Tout au long de la vision de Pièces d'identités, de Mweze Ngangura, le passé colonial des Européens est montré à travers des images d'archives judicieusement choisies, de même que la vie riche et mouvementée de la communauté africaine de Matongé à Bruxelles. Une véritable ville dans la ville qui signale son existence par quelques magasins exotiques et des affiches colorées annonçant fêtes et concerts aux noms chantants. 

 

Mais le sujet le plus fort et le plus brillamment traité est celui de l'identité.
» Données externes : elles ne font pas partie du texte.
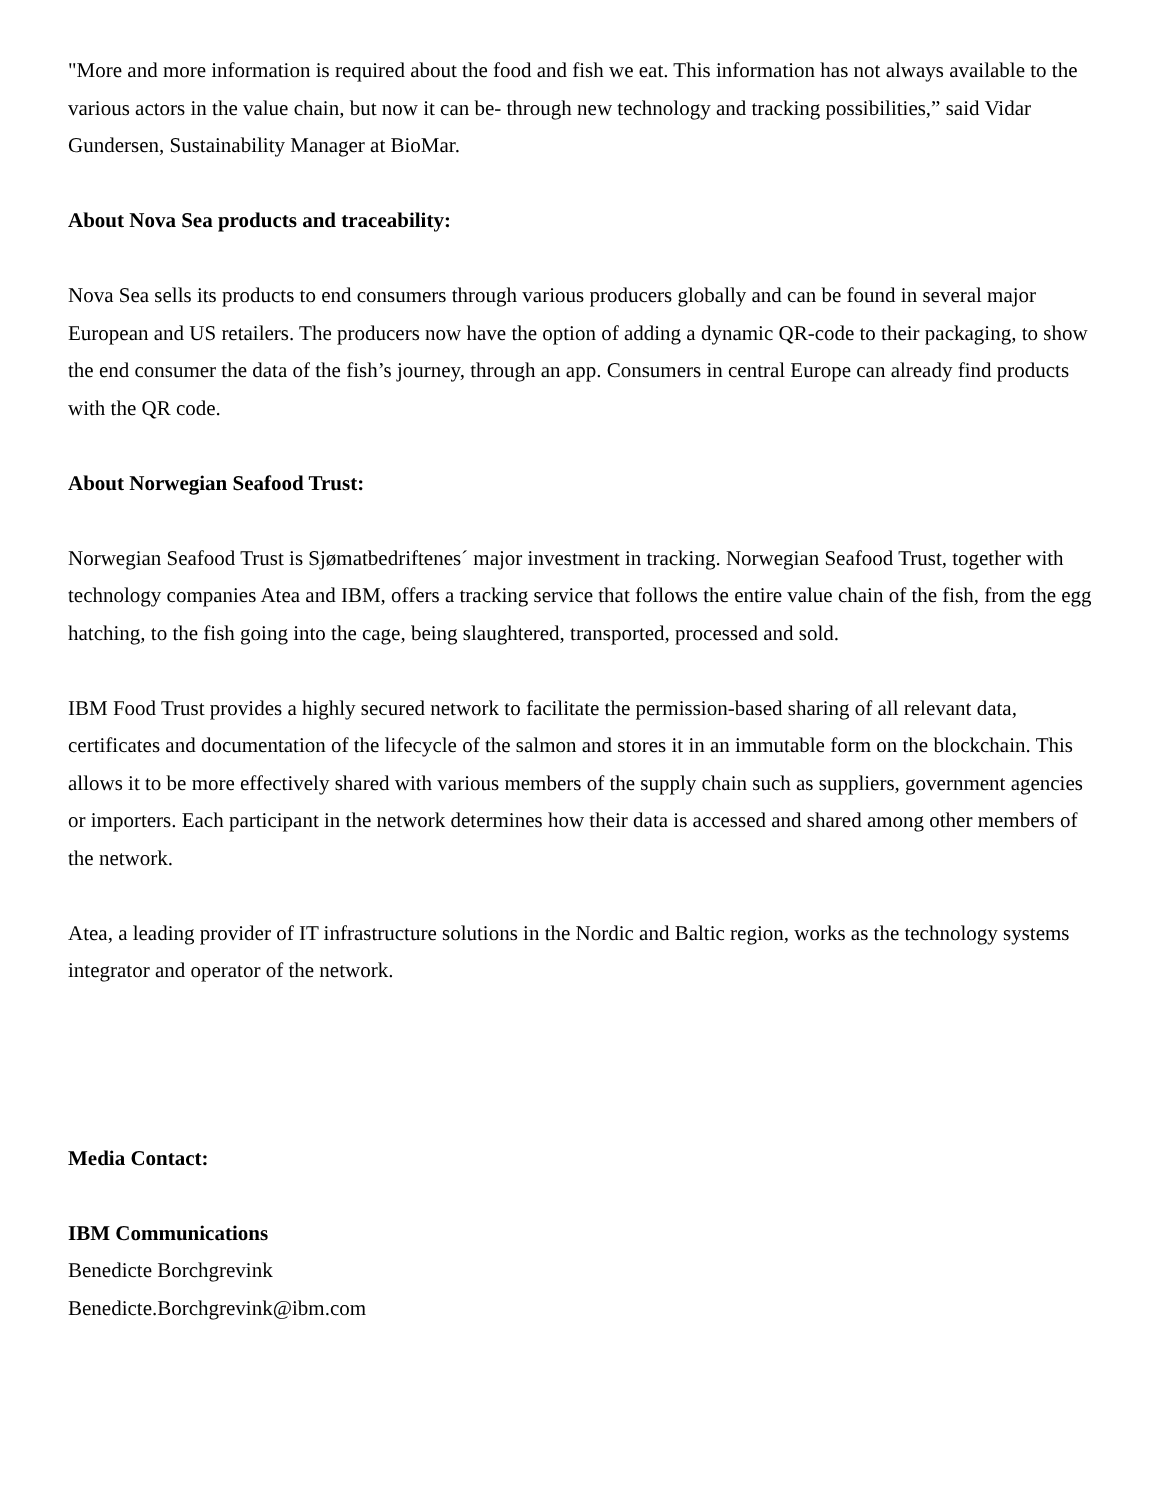"More and more information is required about the food and fish we eat. This information has not always available to the various actors in the value chain, but now it can be- through new technology and tracking possibilities,” said Vidar Gundersen, Sustainability Manager at BioMar.
About Nova Sea products and traceability:
Nova Sea sells its products to end consumers through various producers globally and can be found in several major European and US retailers. The producers now have the option of adding a dynamic QR-code to their packaging, to show the end consumer the data of the fish’s journey, through an app. Consumers in central Europe can already find products with the QR code.
About Norwegian Seafood Trust:
Norwegian Seafood Trust is Sjømatbedriftenes´ major investment in tracking. Norwegian Seafood Trust, together with technology companies Atea and IBM, offers a tracking service that follows the entire value chain of the fish, from the egg hatching, to the fish going into the cage, being slaughtered, transported, processed and sold.
IBM Food Trust provides a highly secured network to facilitate the permission-based sharing of all relevant data, certificates and documentation of the lifecycle of the salmon and stores it in an immutable form on the blockchain. This allows it to be more effectively shared with various members of the supply chain such as suppliers, government agencies or importers. Each participant in the network determines how their data is accessed and shared among other members of the network.
Atea, a leading provider of IT infrastructure solutions in the Nordic and Baltic region, works as the technology systems integrator and operator of the network.
Media Contact:
IBM Communications
Benedicte Borchgrevink
Benedicte.Borchgrevink@ibm.com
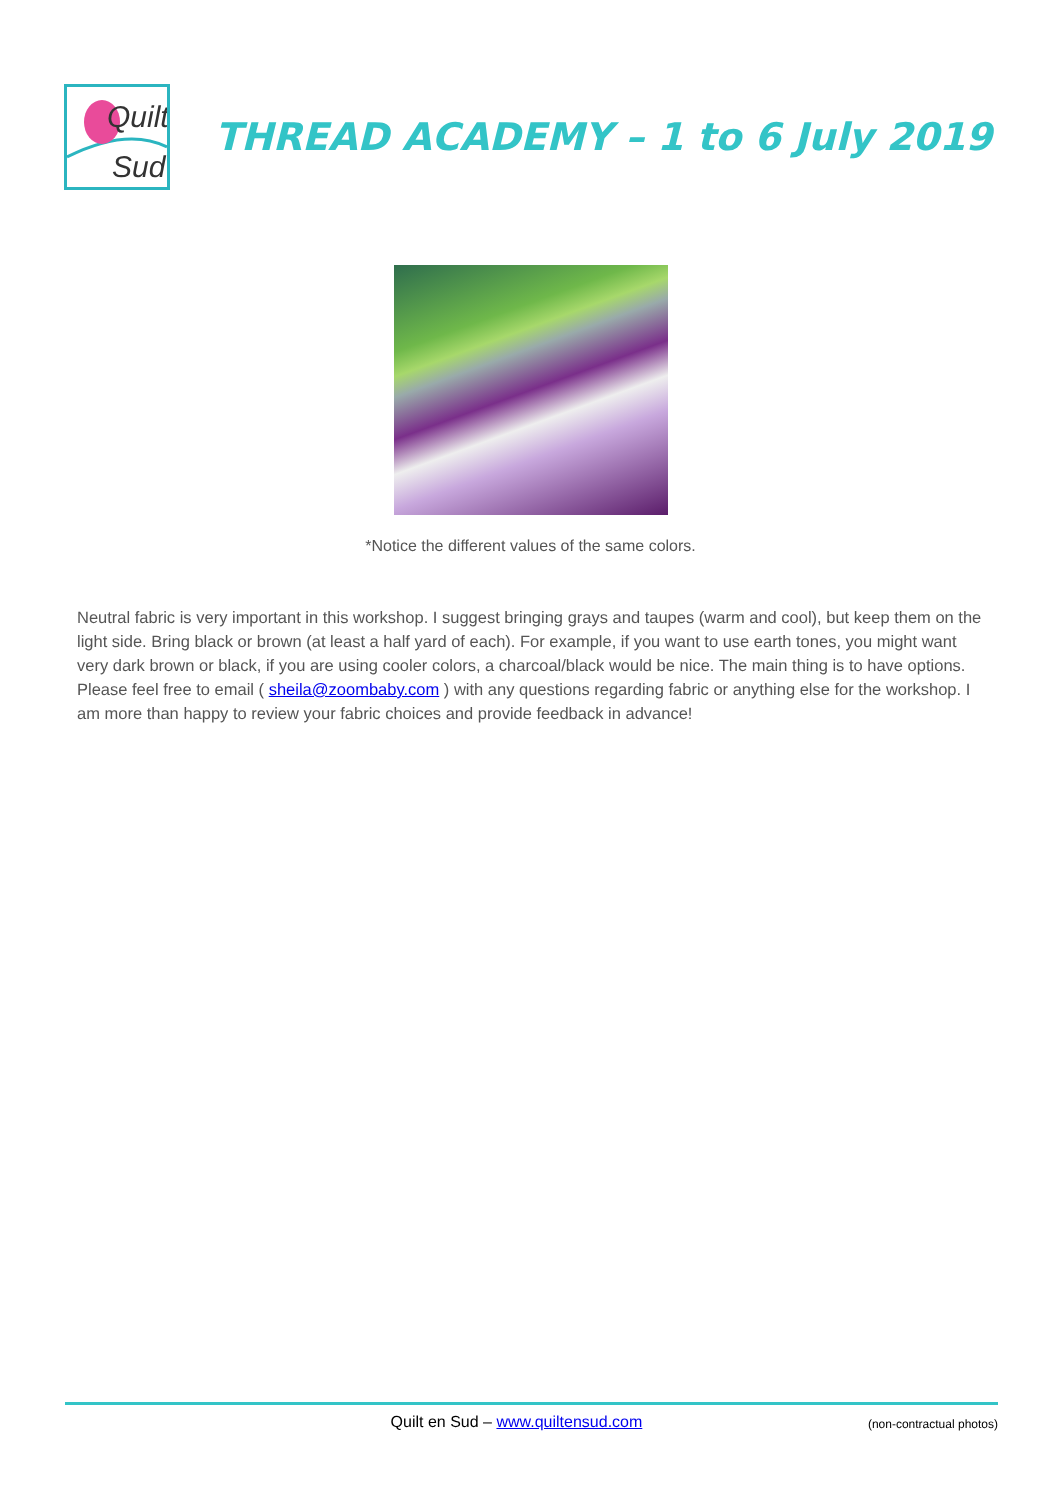Quilt
Sud
THREAD ACADEMY – 1 to 6 July 2019
*Notice the different values of the same colors.
Neutral fabric is very important in this workshop. I suggest bringing grays and taupes (warm and cool), but keep them on the light side. Bring black or brown (at least a half yard of each). For example, if you want to use earth tones, you might want very dark brown or black, if you are using cooler colors, a charcoal/black would be nice. The main thing is to have options.
Please feel free to email ( sheila@zoombaby.com ) with any questions regarding fabric or anything else for the workshop. I am more than happy to review your fabric choices and provide feedback in advance!
Quilt en Sud – www.quiltensud.com (non-contractual photos)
Entre faux papiers, identités maquillées, identité de l'âme et identité traditionnelle, Mweze Ngangura pose la question de savoir qui sont les gens et, sujet ô combien brûlant aujourd'hui, si toute notre existence peut ou doit être accrochée à un bout de papier au mépris de ce qui devrait en être la cause : les Pièces d'identités d'une personne avec toute sa dignité humaine.

 

Parmi les acteurs on saluera particulièrement Pierre Essomba (primé à Barcelone, Johannesburg, Carthage et Amiens), tout simplement remarquable en roi sage et philosophe, Jean-Louis Daulne très à l'aise dans celui du taximan et qui co-signe la bande son, Herbert Flack campant un commissaire ex-colonial des plus désabusés, Dominique Mesa la petite princesse Mwana, Cecilia Kankonda dont le visage et la gestuelle nous sont familières depuis les Zap-Mama et que l'on souhaiterait voir plus souvent tant sa personnalité allume l'écran, et Dieudonné Kabongo en Père Blanc jésuite au possible, aussi bon qu'à l'habitude.